BEGIN Data under study

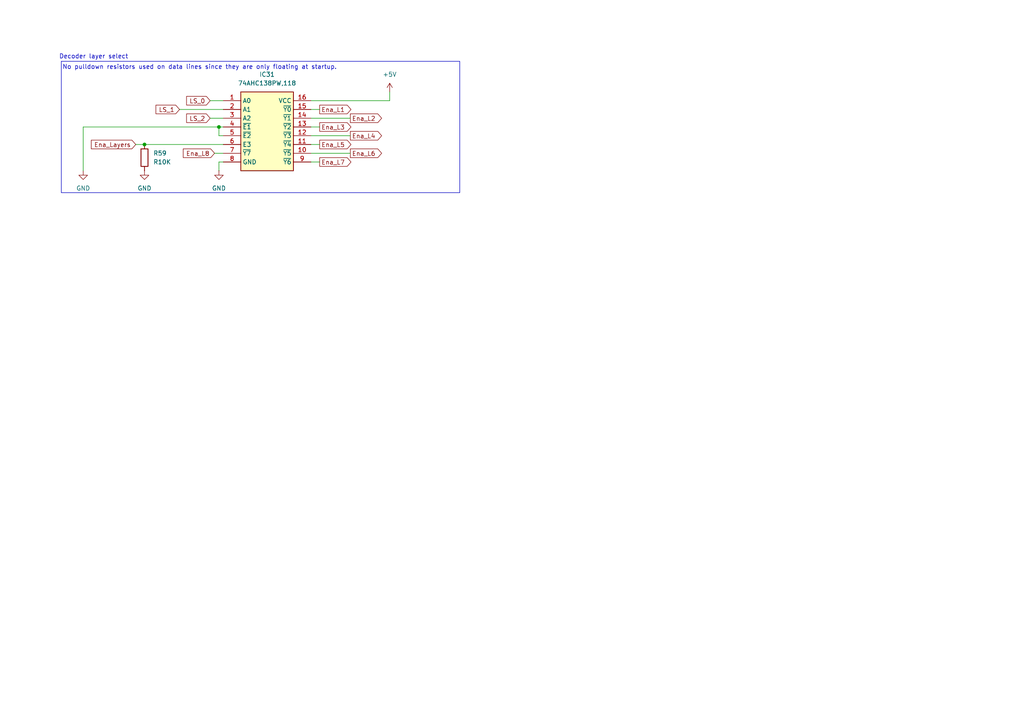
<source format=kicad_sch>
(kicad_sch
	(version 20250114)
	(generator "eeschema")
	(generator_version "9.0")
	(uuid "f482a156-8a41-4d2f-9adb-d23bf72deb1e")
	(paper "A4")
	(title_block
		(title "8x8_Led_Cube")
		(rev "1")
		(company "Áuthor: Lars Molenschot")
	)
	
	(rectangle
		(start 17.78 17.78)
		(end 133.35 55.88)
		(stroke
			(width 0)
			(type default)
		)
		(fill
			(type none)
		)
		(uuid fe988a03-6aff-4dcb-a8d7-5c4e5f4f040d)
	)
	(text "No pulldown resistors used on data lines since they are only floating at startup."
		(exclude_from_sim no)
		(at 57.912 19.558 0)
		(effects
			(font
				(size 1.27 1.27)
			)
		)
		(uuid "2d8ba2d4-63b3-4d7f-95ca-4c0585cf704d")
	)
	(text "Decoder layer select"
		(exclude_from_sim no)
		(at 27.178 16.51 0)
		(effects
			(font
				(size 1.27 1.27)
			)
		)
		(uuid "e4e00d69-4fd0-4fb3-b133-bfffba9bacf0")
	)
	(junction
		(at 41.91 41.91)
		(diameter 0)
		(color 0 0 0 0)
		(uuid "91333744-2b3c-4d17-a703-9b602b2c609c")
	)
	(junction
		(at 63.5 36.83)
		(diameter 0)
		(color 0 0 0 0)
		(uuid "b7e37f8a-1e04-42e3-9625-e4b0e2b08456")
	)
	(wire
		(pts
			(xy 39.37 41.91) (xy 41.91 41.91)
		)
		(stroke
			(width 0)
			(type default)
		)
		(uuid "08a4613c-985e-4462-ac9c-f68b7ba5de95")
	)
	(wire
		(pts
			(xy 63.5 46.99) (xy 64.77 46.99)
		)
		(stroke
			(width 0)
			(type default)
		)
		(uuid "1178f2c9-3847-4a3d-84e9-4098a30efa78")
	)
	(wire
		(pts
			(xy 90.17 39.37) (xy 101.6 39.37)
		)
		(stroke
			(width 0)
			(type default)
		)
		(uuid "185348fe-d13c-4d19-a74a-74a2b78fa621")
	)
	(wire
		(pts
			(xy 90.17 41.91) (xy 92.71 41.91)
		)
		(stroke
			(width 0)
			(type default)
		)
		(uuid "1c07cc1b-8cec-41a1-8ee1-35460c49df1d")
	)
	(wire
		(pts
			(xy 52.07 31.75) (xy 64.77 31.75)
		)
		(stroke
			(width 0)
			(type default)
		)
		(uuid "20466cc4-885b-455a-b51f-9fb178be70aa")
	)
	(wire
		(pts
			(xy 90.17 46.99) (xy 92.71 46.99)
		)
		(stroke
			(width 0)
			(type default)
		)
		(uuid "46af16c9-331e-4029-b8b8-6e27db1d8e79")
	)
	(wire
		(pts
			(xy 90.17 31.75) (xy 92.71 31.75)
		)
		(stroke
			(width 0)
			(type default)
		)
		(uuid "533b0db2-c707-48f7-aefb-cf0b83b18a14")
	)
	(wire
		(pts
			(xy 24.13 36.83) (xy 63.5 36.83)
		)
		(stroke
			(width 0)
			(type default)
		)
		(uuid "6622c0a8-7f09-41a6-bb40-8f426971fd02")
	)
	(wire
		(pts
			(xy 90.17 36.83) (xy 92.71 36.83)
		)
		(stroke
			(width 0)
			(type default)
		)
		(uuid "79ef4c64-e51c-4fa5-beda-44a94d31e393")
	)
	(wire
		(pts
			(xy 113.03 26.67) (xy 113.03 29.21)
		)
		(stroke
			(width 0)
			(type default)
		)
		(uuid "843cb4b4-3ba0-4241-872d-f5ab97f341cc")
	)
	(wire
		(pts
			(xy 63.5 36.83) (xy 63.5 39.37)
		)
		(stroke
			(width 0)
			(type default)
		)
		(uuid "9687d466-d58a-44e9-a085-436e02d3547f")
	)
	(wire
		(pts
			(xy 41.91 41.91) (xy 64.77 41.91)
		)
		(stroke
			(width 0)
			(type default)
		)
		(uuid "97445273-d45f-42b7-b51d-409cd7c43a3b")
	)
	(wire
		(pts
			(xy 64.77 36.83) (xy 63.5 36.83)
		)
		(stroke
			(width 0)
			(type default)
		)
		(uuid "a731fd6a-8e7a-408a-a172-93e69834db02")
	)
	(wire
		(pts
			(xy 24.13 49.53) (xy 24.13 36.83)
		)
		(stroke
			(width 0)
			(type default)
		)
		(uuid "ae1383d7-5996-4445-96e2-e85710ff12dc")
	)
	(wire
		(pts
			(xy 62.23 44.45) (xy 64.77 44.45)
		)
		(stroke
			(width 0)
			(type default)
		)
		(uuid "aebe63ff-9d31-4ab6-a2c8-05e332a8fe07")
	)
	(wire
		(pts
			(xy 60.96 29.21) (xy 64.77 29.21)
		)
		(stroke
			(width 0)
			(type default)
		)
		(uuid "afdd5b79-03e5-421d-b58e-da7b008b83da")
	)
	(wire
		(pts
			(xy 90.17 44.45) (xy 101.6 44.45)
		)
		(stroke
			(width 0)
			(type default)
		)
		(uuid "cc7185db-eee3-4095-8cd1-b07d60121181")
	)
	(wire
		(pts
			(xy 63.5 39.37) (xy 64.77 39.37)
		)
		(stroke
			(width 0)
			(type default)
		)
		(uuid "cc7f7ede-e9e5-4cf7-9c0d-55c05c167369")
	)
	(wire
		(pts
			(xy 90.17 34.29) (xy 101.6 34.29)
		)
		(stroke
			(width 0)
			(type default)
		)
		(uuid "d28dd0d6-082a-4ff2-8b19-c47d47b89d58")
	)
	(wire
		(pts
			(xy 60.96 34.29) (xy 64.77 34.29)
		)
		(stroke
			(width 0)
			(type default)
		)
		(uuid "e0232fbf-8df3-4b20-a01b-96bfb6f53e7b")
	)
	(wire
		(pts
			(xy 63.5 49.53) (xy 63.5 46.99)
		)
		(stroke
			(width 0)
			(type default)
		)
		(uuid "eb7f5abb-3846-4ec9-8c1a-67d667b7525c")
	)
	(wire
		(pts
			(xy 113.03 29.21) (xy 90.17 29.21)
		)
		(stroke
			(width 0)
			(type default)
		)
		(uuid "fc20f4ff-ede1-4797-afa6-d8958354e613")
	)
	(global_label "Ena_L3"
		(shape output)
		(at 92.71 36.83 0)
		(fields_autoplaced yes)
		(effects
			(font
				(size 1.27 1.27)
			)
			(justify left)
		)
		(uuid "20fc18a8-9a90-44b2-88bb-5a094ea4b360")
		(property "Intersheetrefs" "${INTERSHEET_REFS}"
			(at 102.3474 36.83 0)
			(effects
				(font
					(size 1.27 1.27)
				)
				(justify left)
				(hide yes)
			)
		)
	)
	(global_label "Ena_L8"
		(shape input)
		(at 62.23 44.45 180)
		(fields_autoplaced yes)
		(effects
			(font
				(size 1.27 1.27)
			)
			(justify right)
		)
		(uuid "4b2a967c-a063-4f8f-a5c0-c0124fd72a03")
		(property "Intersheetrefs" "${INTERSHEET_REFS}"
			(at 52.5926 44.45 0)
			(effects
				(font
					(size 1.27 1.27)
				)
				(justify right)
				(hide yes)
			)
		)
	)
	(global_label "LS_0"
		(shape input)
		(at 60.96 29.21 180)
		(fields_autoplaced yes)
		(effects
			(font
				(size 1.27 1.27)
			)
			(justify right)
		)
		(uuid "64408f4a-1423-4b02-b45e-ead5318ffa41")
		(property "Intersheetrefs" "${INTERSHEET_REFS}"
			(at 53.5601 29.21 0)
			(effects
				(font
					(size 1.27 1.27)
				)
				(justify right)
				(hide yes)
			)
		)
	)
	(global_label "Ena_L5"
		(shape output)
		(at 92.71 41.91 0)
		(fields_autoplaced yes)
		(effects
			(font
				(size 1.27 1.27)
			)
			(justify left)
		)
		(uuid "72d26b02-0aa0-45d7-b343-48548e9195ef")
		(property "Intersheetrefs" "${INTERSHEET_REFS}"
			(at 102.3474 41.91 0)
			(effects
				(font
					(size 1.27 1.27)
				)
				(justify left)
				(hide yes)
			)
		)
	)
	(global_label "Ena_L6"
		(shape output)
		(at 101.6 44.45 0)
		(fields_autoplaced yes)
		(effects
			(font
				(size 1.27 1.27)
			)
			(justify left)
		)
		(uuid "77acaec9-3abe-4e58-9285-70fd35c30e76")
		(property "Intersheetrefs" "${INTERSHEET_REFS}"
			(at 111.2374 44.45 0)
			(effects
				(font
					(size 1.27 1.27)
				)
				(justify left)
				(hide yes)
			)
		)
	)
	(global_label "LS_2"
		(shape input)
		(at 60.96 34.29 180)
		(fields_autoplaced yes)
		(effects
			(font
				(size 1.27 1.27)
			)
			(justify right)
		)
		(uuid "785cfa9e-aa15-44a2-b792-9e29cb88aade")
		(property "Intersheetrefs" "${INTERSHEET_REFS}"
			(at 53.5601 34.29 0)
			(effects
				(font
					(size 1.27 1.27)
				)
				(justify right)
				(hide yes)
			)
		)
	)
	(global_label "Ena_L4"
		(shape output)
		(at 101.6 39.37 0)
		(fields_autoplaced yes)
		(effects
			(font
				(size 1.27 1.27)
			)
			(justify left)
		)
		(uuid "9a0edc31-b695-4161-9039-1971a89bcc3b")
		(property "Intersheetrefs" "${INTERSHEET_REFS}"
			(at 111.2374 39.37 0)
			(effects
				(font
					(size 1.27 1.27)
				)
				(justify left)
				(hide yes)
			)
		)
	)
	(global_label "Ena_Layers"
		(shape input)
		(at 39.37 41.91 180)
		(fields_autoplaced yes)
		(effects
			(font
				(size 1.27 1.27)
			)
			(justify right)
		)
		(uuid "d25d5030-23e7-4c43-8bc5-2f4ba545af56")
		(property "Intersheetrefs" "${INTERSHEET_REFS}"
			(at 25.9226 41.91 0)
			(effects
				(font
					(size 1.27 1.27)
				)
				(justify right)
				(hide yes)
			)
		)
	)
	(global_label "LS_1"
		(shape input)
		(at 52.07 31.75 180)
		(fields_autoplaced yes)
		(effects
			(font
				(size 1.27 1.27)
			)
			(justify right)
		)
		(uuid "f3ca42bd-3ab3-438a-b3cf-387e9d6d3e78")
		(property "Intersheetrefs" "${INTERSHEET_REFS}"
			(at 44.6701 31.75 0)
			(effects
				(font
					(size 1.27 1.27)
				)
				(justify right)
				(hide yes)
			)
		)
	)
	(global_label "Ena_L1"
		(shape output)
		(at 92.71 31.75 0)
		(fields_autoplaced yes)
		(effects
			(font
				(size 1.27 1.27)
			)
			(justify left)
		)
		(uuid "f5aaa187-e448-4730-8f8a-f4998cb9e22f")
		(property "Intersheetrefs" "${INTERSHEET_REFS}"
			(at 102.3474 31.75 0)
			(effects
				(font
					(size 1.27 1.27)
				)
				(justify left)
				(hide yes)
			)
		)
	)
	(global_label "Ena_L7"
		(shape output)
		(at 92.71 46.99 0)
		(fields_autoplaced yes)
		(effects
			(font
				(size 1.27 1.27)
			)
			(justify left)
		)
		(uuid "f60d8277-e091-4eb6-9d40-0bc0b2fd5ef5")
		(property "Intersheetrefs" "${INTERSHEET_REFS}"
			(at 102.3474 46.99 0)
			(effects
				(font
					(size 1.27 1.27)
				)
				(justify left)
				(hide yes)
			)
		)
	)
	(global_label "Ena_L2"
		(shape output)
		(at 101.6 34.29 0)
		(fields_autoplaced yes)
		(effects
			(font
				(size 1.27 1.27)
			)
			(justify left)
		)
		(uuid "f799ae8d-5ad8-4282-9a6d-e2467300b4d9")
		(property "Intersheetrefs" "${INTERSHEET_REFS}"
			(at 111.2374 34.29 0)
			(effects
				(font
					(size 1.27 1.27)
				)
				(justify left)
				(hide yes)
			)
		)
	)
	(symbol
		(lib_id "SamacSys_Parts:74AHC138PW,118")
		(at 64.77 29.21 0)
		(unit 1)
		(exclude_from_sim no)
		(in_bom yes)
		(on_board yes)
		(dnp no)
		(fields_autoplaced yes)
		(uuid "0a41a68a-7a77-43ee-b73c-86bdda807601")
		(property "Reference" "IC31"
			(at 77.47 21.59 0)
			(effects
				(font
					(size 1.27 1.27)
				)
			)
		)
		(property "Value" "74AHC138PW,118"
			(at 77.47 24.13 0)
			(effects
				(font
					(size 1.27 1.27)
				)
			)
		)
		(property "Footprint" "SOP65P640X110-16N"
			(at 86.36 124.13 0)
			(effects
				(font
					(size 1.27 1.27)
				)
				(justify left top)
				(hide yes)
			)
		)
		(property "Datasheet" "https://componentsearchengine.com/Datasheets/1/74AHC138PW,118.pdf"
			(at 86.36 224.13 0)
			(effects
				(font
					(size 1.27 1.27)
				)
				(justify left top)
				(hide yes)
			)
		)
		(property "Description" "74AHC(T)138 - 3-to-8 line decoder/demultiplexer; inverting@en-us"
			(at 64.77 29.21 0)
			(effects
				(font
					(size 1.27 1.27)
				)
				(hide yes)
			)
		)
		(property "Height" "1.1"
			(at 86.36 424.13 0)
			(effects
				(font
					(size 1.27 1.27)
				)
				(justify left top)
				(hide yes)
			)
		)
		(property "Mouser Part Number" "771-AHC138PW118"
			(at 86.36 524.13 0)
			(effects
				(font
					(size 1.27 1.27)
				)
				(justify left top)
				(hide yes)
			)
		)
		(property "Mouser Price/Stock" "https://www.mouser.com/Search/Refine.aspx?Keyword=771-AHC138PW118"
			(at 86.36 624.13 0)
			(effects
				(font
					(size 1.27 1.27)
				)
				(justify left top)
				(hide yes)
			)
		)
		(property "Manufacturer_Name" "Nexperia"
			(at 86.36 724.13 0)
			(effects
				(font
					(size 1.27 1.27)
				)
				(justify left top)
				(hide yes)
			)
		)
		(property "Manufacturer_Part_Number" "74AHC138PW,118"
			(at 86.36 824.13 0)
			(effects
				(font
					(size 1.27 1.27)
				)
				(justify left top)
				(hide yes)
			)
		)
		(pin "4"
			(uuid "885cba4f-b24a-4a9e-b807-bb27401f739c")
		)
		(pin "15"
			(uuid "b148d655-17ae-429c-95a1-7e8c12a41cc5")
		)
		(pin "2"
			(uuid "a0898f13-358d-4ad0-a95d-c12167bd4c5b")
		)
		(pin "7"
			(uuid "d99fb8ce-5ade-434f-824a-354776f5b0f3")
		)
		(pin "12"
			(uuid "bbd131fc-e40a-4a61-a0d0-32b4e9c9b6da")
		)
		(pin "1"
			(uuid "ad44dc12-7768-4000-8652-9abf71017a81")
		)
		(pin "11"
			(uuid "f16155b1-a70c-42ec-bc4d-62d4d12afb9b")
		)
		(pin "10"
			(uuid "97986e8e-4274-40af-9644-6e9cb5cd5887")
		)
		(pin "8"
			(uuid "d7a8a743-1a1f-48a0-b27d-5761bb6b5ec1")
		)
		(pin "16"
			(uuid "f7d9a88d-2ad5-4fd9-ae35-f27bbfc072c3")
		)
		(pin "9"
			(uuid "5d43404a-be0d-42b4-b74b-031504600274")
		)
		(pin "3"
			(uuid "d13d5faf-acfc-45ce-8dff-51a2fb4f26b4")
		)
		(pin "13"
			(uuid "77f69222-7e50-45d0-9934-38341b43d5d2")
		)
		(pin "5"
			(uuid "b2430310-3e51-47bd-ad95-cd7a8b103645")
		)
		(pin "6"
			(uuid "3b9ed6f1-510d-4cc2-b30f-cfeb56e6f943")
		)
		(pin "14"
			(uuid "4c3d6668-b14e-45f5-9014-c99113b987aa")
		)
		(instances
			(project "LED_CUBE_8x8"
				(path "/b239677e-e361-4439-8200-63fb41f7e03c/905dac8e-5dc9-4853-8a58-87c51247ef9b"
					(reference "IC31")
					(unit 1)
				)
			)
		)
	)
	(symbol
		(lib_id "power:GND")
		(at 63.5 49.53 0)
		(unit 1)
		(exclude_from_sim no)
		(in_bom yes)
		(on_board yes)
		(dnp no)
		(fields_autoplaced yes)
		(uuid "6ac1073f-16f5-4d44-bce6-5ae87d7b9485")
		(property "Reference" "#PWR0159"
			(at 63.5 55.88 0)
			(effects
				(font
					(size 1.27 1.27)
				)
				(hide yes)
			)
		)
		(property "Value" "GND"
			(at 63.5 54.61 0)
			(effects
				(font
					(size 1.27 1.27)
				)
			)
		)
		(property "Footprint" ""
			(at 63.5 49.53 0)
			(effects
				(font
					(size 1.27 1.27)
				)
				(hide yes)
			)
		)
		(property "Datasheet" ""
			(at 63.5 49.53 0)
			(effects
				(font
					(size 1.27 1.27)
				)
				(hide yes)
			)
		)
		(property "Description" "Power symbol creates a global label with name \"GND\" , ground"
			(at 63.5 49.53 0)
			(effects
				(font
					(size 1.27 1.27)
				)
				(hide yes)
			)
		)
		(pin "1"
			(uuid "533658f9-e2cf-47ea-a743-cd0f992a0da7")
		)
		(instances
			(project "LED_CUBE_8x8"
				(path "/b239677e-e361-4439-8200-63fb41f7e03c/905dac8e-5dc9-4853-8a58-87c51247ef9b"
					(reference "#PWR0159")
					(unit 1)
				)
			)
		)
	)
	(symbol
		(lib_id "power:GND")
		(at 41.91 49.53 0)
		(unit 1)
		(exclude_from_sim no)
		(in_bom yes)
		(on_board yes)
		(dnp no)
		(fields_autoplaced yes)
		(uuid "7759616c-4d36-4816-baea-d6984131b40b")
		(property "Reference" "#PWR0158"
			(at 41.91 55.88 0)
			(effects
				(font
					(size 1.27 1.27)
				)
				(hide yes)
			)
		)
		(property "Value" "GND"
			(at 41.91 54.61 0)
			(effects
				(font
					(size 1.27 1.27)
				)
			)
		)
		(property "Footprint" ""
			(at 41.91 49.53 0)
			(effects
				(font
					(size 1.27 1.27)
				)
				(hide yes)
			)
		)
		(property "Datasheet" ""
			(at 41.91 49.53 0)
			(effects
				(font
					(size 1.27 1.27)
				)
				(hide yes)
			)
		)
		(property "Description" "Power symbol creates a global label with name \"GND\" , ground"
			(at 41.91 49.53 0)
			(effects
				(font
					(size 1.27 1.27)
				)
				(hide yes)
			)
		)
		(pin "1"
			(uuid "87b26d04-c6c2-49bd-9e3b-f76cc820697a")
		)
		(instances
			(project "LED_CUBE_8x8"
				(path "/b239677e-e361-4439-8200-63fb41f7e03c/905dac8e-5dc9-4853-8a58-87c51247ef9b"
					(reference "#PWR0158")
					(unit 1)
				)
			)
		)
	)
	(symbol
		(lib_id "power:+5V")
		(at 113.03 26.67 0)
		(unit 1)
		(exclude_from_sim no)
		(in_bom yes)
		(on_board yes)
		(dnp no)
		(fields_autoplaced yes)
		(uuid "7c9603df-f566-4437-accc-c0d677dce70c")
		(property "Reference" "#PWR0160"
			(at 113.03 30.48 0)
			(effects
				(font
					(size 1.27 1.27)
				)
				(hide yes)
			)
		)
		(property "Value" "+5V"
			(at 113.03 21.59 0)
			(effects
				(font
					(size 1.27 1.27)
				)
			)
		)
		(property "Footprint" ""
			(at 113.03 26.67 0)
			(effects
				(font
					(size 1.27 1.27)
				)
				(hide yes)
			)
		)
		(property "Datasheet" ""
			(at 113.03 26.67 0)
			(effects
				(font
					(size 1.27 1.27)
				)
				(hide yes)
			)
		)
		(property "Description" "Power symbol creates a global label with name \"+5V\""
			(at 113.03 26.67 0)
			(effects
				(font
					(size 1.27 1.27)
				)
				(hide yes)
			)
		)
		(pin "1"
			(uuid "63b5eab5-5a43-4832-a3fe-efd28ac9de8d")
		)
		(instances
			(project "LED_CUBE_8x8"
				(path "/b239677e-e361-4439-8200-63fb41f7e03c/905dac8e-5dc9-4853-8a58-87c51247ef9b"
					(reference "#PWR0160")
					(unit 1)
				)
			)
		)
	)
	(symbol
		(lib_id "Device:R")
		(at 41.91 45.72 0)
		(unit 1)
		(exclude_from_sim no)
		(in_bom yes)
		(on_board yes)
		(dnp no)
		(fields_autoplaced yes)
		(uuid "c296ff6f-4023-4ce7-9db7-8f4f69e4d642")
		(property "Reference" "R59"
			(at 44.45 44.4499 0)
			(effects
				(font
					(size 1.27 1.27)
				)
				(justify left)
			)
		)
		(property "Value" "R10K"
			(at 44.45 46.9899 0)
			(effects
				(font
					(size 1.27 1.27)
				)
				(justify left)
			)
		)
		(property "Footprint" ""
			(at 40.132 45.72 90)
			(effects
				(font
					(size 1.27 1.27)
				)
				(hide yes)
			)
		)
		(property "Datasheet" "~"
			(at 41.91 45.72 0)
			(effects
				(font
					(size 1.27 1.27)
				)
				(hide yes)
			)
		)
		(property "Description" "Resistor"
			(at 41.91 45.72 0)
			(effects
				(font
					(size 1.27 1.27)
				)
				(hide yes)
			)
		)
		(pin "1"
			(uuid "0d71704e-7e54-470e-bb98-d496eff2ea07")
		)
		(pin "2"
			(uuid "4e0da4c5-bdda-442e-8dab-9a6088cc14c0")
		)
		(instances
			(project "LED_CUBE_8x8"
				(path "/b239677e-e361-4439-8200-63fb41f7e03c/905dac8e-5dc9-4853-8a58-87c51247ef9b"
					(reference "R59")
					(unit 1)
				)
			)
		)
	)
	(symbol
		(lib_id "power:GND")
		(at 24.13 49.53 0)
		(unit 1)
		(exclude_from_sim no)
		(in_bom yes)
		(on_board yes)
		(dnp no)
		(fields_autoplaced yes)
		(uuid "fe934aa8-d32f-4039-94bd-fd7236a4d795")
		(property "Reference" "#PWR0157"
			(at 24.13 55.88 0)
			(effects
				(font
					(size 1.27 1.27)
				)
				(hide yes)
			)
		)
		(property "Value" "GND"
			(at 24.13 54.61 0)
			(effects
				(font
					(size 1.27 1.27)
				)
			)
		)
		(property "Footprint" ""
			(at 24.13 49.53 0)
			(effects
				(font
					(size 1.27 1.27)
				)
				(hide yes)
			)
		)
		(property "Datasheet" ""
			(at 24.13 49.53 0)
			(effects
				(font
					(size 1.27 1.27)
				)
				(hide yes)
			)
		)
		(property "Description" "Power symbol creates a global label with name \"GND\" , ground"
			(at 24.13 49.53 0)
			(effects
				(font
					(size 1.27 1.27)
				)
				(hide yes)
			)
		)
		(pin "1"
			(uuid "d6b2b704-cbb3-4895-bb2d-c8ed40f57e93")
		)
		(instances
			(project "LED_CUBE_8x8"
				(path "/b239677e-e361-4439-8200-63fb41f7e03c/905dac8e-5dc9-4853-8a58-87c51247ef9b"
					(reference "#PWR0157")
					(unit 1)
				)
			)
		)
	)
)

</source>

END Data under study

:: Problem to solve ::
Throughout the records, the word "Mouser" shows up on certain lines. Report how many lines, with only the number.

:: Answer area ::
2